Mit langsamen Bewegungen drehte sich Paul um und schaute in die Gegend. Was er sah, macht ihn nicht unbedingt glücklich. Das war auch nicht sein Anliegen. Neugierde allein trieb ihn dazu. Eine Schreibmaschine dort drüben rostete neben dem verrotteten Rest eines Philodendron vor sich hin. Unbenutzt seit Jahren und wer auch immer sie dort abgestellt hatte, er brauchte sie nicht mehr. Rechts daneben ein alter Goldesel für Zigaretten, liegend neben einer grässlich orangefarbenen Butterdose, was irgendwie keinen Sinn ergab. Das musste erkundet werden. Behutsam näherte er sich der Dose mit dem verwaschenen Aufdruck “Tu ware”.

“Faszinierend”, dachte Paul und begann, an ihrem Verschluss zu fummeln. Warum eine Butterdose luftdicht verschlossen sein musste und dafür einen Verschluss besaß, der fester als ein Panzerschloss hielt, war für ihn unbegreiflich. Paul setzte alle seine Kraft ein, doch dieses verdammte Ding wehrte sich vehement gegen das Öffnen. Grübelnd zog er sich zurück und betrachtete das geheimnisvolle Gefäß von Ferne. Wenn er es nicht bald auf bekäme, würde das den ganzen Abend ruinieren. Solche Rätsel machten ihn völlig kirre und manchmal sogar aggressiv.

Traurig und voller Sehnsucht nach den vielleicht auf immer verborgenen Schätzen in der Dose, schaute Paul Löcher links, rechts und oben neben dem verschlossenen Ding aus Kunststoff in die Umgebung. Es half alles nichts, er musste jetzt wohl Gewalt anwenden, sonst würde er niemals hinter das Geheimnis des Inhalts kommen und einfach wahnsinnig werden.

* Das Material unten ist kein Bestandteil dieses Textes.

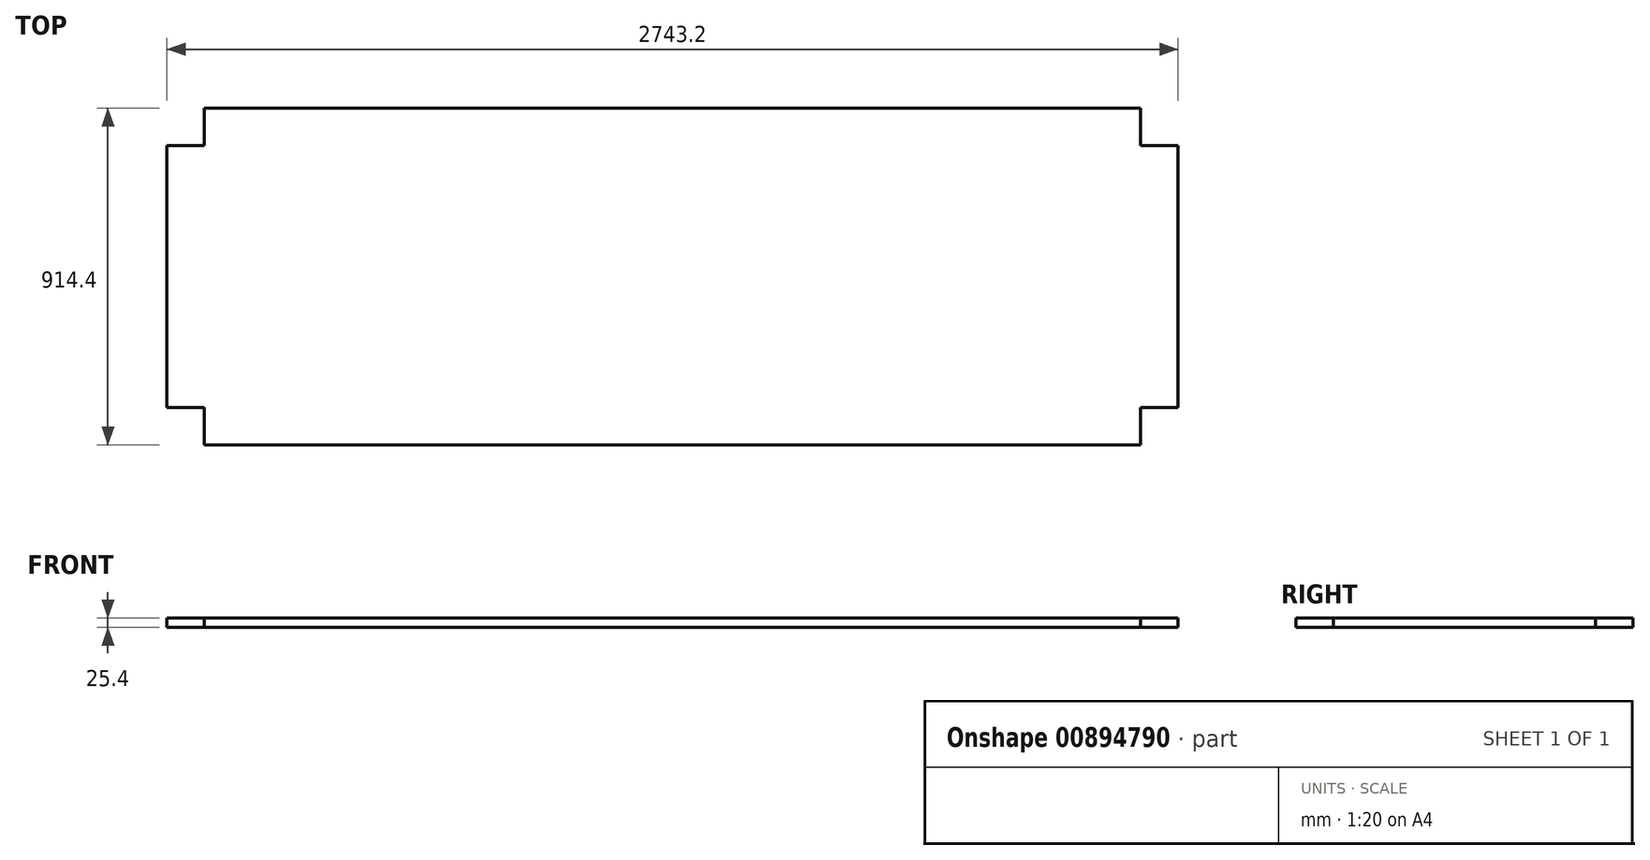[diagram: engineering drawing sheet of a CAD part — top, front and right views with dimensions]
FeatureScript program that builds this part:
annotation { "Feature Type Name" : "Feature", "Feature Type Description" : "" }
export const myFeature = defineFeature(function(context is Context, id is Id, definition is map)
    precondition{}
    {
        {
            var Q0;
            Q0=qCreatedBy(makeId("Top.planeOp"),FACE);
            var sketch = newSketch(context, id + "F0", { "sketchPlane" : qUnion([Q0])});
            skLineSegment(sketch, "E0", {"start": v(0, 101.6) * mm, "end": v(0, 812.8) * mm});
            skLineSegment(sketch, "E1", {"start": v(0, 812.8) * mm, "end": v(101.6, 812.8) * mm});
            skLineSegment(sketch, "E2", {"start": v(101.6, 812.8) * mm, "end": v(101.6, 914.4) * mm});
            skLineSegment(sketch, "E3", {"start": v(101.6, 914.4) * mm, "end": v(2641.6, 914.4) * mm});
            skLineSegment(sketch, "E4", {"start": v(2641.6, 914.4) * mm, "end": v(2641.6, 812.8) * mm});
            skLineSegment(sketch, "E5", {"start": v(2641.6, 812.8) * mm, "end": v(2743.2, 812.8) * mm});
            skLineSegment(sketch, "E6", {"start": v(2743.2, 812.8) * mm, "end": v(2743.2, 101.6) * mm});
            skLineSegment(sketch, "E7", {"start": v(2743.2, 101.6) * mm, "end": v(2641.6, 101.6) * mm});
            skLineSegment(sketch, "E8", {"start": v(2641.6, 101.6) * mm, "end": v(2641.6, 0) * mm});
            skLineSegment(sketch, "E9", {"start": v(2641.6, 0) * mm, "end": v(101.6, 0) * mm});
            skLineSegment(sketch, "E10", {"start": v(101.6, 0) * mm, "end": v(101.6, 101.6) * mm});
            skLineSegment(sketch, "E11", {"start": v(101.6, 101.6) * mm, "end": v(0, 101.6) * mm});
            skSolve(sketch);
        }
        {
            var Q0;
            Q0 = qSketchRegion(id + "F0", true);
            extrude(context, id + "F1", {"entities" : qUnion([Q0]), "depth" : 25.4 * mm, "offsetDistance" : 25.4 * mm});
        }
    });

Mit einem kaum hörbaren Grollen schlich sich Paul an die Dose heran, umschlang sie mit aller Kraft und drückte, zog, presste, zerrte und riss am Verschluss, bis sich die Dose mit einem sanften “Plopp” öffnete. Rasch klappte er den Deckel auf und blickte ins Innere.

Nichts. Leer. Absolute und gähnende Leere. Keine Erdbeeren, kein Schatz und noch nicht einmal Butter. Fluchend wandte sich Paul ab und setzte sich völlig frustriert wieder auf seinen Stammplatz auf dem alten Baumstamm. Mürrisch zog er einen Flunsch und verschränkte die Arme ineinander. Draußen, hinter dem Glas, verzog sich die Zuschauermenge. Jemand wechselte das Schild mit der Aufschrift “Paul, Octopus vulgaris (gewöhnlicher Krake), nächste Vorstellung 15.00 Uhr – Fütterung 16.00 Uhr”.